Whether the organization indicates support or opposition to the candidate (including candidate introductions and communications regarding the candidate’s attendance); and

If a political fundraiser is taking place.

Rev. Rule. 2007-41, 2007-25 IRB 1421.

This is because if a public charity approves or assesses the qualifications of a candidate for public office, then the organization has violated the tax exemption requirements, and the tax exemption may be revoked or tax penalties imposed. excise imposed on the organization or its management, or both. See 26 USC § 4955 (Taxes on Political Expenses of Section 501(c)(3) Organizations).

Private foundations and political campaigns and lobbying.

Other tax consequences fall on private foundations, even for voter registration campaigns, unless specific statutory criteria are met. See Report on p. 8-9. In addition to the potential revocation of the tax exemption, a private foundation that engages in prohibited political campaign activities may be subject to excise tax for “taxable expenses”. For more information on private foundations and taxable expenses, see Freeman Law attorney Cory Halliburton’s blog on Private Foundations, Taxable Expenses, and Excise Taxes: IRS Issues Guidance.
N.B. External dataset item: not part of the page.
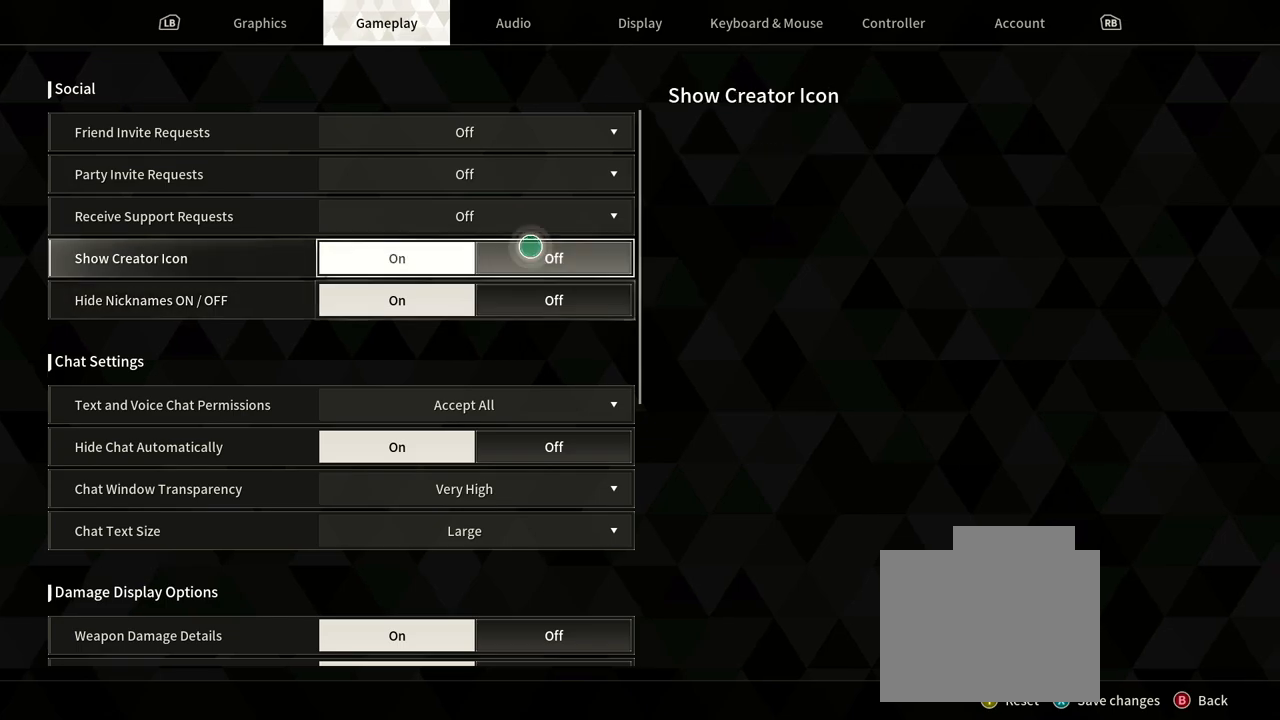
{"buttons": [], "left_stick": "center", "right_stick": "center", "events": [[217, "right_stick", "up-right"], [400, "right_stick", "center"]]}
Other Section 501 Organizations.

The report also discusses standards for permitted political campaign activities of organizations that are exempt under other subsections of Section 501, including subsections 501(c)(4), 501(c) (5), 501(c)(6) and political organizations that may qualify for various types of tax exemptions under Section 527 of the Code. See Report on p. 11-20.

Disclosure Requirements.

The report outlines the disclosure and reporting requirements of tax-exempt organizations, including requirements for expenses and activities related to participation in any political campaign for candidates for elected public office and any lobbying. See Report on p. 22-27.

Statistical data.

The report ends with statistical data. The report indicates that approximately 2 million organizations are exempt under 501(c)(3), representing approximately seventy-five percent of all tax-exempt organizations. See Report on p. 29-30.

Knowledge: The tax-exempt sector is a major player in the global economy, with more than 2 million Section 501 organized organizations registered with the IRS. Before an exempt organization engages in political campaigning or lobbying, the organization should have a good understanding of the statutory and regulatory safeguards that apply to the organization. Violations of legal or regulatory requirements could cost the organization its tax-exempt status, or result in excise taxes being imposed on the organization or its management, or all of the above. The Joint Committee on Taxation report is a decent arrow for any exempt organization to put in its regulatory quiver, but as these matters go, taxes are in the details. Competent legal and tax advisors should be consulted, where appropriate, to ensure that one of the organization’s most valuable assets – federal income tax exemption – is protected and maintained.